Is your purpose to “follow your passion?” If your passion is immoral, unethical, or simply unmonetizable, you might have to get a day job to pay your bills, and the follow your passion in your off hours. Not that I’m advocating immoral or unethical :p

Is your purpose to “make a lot of money and prepare for retirement?” Nothing wrong with that, but I’m guessing that there are other things you could do to make a lot more money than you have… for example, sales, realty, recruiting, investment banking, consulting, or other things that normally scare the heck out of people, to the point where they get a more comfortable job, earning less than they could. Not to mention, if that is your purpose, then when you get off work you should either (a) go to another job, or (b) work on your side business, since you are out to make more money. Nothing wrong with any of those, unless you do it while sacrificing your other obligations and relationships.

Is your purpose to “continually learn?” The problem with this is that learning can be an excuse to put off the rest of life. I hated how professors at school would say “in the real world,” meaning “when you graduate and get a job.” The idea was that we were in some sheltered bubble and didn’t know a thing about how the world turned, how to have professional responsibility, etc. They really thought we were putting off life for a few years while we sat around pontificating, playing socrates and Aristotle? I’m all for learning, but don’t fall into the trap of someone I knew, nearing 40, who’s goal it was to die before he left university (lest the student loans would catch up with him, and he’d have to get a job).

I have heard each of these… but as you can tell, I want you to dig deeper.

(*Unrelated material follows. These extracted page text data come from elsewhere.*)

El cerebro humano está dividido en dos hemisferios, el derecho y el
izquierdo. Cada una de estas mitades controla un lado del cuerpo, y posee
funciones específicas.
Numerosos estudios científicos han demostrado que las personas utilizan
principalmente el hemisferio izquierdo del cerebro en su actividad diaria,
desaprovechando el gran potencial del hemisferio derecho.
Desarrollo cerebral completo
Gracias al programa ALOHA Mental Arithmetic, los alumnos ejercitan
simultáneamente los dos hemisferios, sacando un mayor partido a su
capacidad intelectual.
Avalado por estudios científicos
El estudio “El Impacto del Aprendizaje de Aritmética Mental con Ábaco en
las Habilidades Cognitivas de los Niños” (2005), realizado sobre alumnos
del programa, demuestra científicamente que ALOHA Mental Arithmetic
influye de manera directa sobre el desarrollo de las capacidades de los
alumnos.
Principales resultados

My personal purpose looks something like this:

“As a father and husband, I provide for my family so we can pay all of our bills, and have money left over for our family to have experiences and buy things that we want to give us an enjoyable, rewarding, rich, and nurturing life. I model a work ethic and attitude that inspires my children (and our friends and associates) so they can have hope in their future as they prepare to earn a living, and change the world . As an entrepreneur, I work to create a suite of resources (including JibberJobber, learning courses, blog posts, etc.) to empower people in their life and career, helping individuals and (their families) with tools and hope, as they live a richer life.”

When you have a purpose, even if it evolves, it’s easier to make decisions in life (big and small), aligned with your purpose.

And, as I mentioned earlier, consider the principles you abide by (or, your guiding principles), and come up with a purpose statement that you can work with and live by for many years to come.